§ 2 : L’organisation du pouvoir dans les sociétés multinationales ou dans les groupes de sociétés.

55. Les entreprises transnationales et les groupes de sociétés ont adapté leur organisation interne à l’environnement économique.

Dans un but de rationalisation du pouvoir ces entreprises ont mis en place une organisation dite ’’multidivisionnelle’’ 242 . La direction de la firme est organisée en unités fonctionnelles. Chacune a charge d’un secteur défini, finance, ressources humaines, relations extérieures. S’ajoutent les divisions opérationnelles par secteurs d’activité.

L’autonomie décisionnelle dont dispose les divisions permet de fragmenter le traitement des informations, ce qui favorise une prise de décision plus rapide. Les directeurs administratifs, techniques ou commerciaux qui dirigent ces unités sont des salariés.
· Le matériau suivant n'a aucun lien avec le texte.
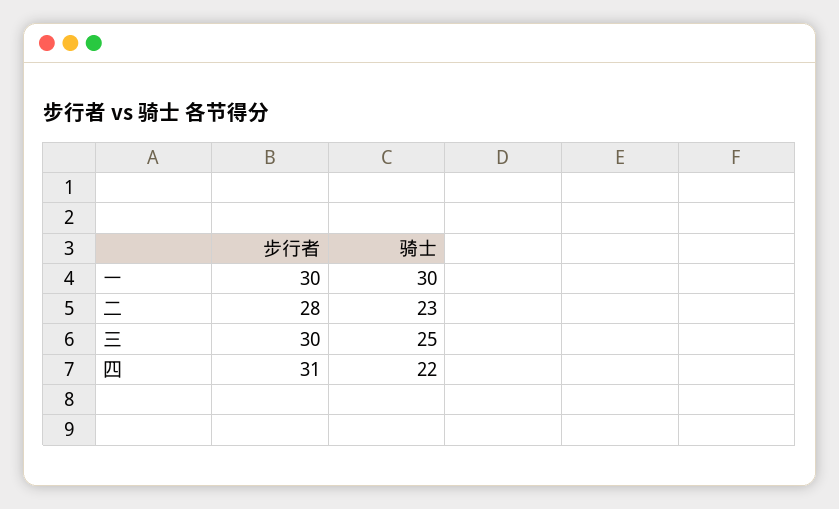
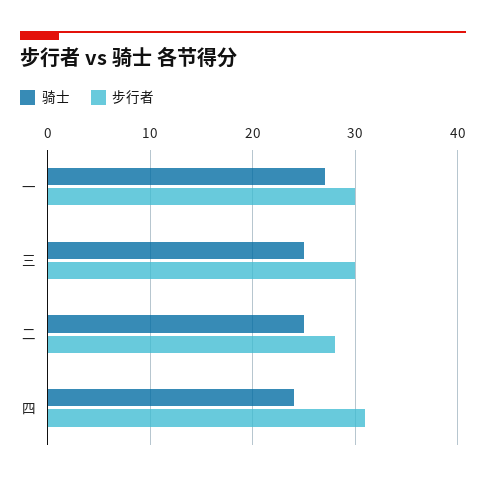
  {
    "步行者": {
      "一": 30,
      "二": 28,
      "三": 30,
      "四": 31
    },
    "骑士": {
-     "一": 30,
+     "一": 27,
-     "二": 23,
+     "二": 25,
      "三": 25,
-     "四": 22
+     "四": 24
    }
  }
Cadres supérieurs, ils détiennent une partie du pouvoir de direction et échappent en général aux dispositions de la convention collective en ce qui concerne la fixation de leur salaire. Aussi, peut-on se demander avec G. Lyon-Caen si la qualité de salarié ne devrait pas être exclue au profit de celle de mandataire social dès lors que le cadre possède le pouvoir de répartir les profits en négociant avec les syndicats, en souscrivant un emprunt bancaire ou encore en décidant des achats d’équipements. Selon cet auteur, chaque membre de l’état-major d’une grosse société, dont font partie les directeurs de divisions, ’’devrait ipso jure devenir mandataire social’’ dans la mesure où ’’ils sont les maîtres de l’entreprise’’ 243 . En effet, ces titulaires du pouvoir de direction ont la qualité juridique de travailleurs salariés sans être subordonnés, c'est-à-dire sans être soumis à un ordre dans la prestation de travail.

Ces divisions, qui agissent comme des ’’quasi firmes’’ 244 , restent cependant sous la dépendance de la société-mère. En prenant des participations dans les entreprises du groupe, celle-ci contrôle leur activité et décide de la stratégie commerciale et financière.
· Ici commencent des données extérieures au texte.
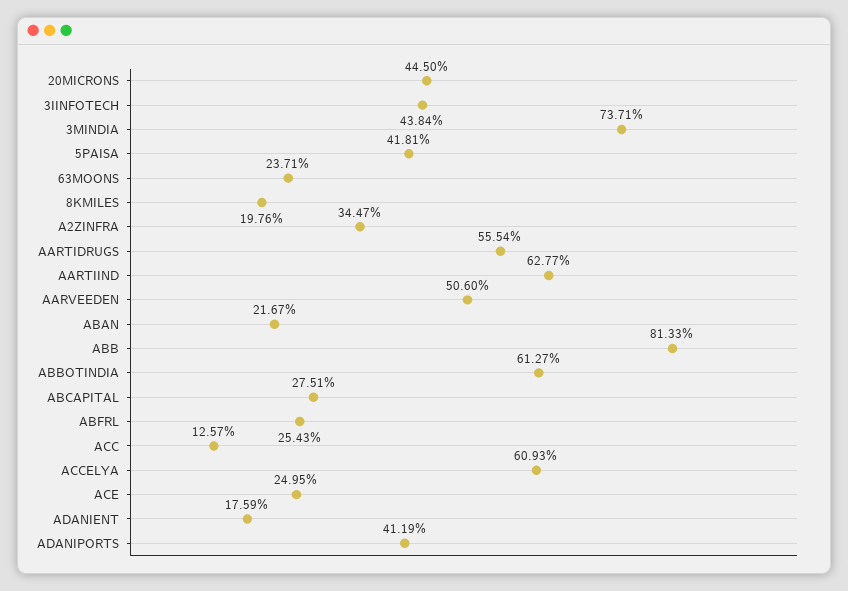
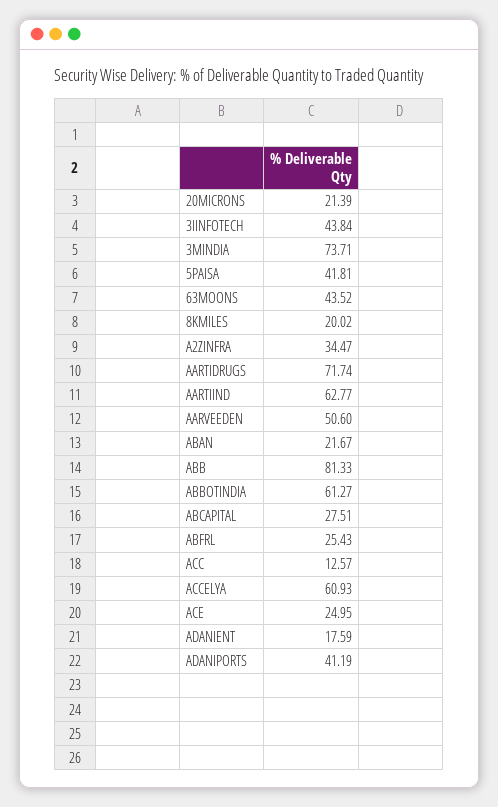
  {
-   "20MICRONS": 44.5,
+   "20MICRONS": 21.39,
    "3IINFOTECH": 43.84,
    "3MINDIA": 73.71,
    "5PAISA": 41.81,
-   "63MOONS": 23.71,
+   "63MOONS": 43.52,
-   "8KMILES": 19.76,
+   "8KMILES": 20.02,
    "A2ZINFRA": 34.47,
-   "AARTIDRUGS": 55.54,
+   "AARTIDRUGS": 71.74,
    "AARTIIND": 62.77,
    "AARVEEDEN": 50.6,
    "ABAN": 21.67,
    "ABB": 81.33,
    "ABBOTINDIA": 61.27,
    "ABCAPITAL": 27.51,
    "ABFRL": 25.43,
    "ACC": 12.57,
    "ACCELYA": 60.93,
    "ACE": 24.95,
    "ADANIENT": 17.59,
    "ADANIPORTS": 41.19
  }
Cette organisation, qui reste marquée par la propriété du capital social des divisions par la société mère et par la centralisation des décisions fondamentales, est remise en cause 245 . Face à une demande évolutive et exigeante, les groupes de sociétés développent des réseaux de coopérations, des alliances commerciales financières et technologiques. De la nécessité de s’adapter rapidement aux exigences du marché tout en améliorant sa compétitivité est née la firme-réseau 246 . Celle-ci se caractérise par des relations contractuelles et financières, ’’qui permettent de déconcentrer et décentraliser une partie des activités, sans perdre d’autre part le contrôle des collectifs de travail éparpillés’’ 247 . La firme-réseau se compose de filiales, de sous-traitants et de partenaires privilégiés. Sur les sociétés membres du réseau, la société-mère détient un pouvoir économique et financier sans pour autant recourir à leur intégration par la filialisation.

Notes
242.

Voir D. Uzunidis, S. Boutillier, Le travail bradé, L’Harmattan, Collection Economie et innovation, 1997, p.93.

243.

G. Lyon-Caen, Quand cesse-t-on d’être salarié ?, op. cit.

244.

J. L. Gaffard , Economie industrielle et de l’innovation , Précis Dalloz, Paris, 1990, p.327.

245.

Voir A. Andreff, Les multinationales globales, Paris, Repères, La Découverte, 1995.

246.

M. Castells., La société en réseaux ,trad.française, Paris, Fayard, 1998.

247.

Voir D. Uzunidis, Mondialisation, intégration et normalisation du progrès technique, Innovations, Cahier d’économie de l’innovation, n°3, Paris, L’Harmattan, 1996.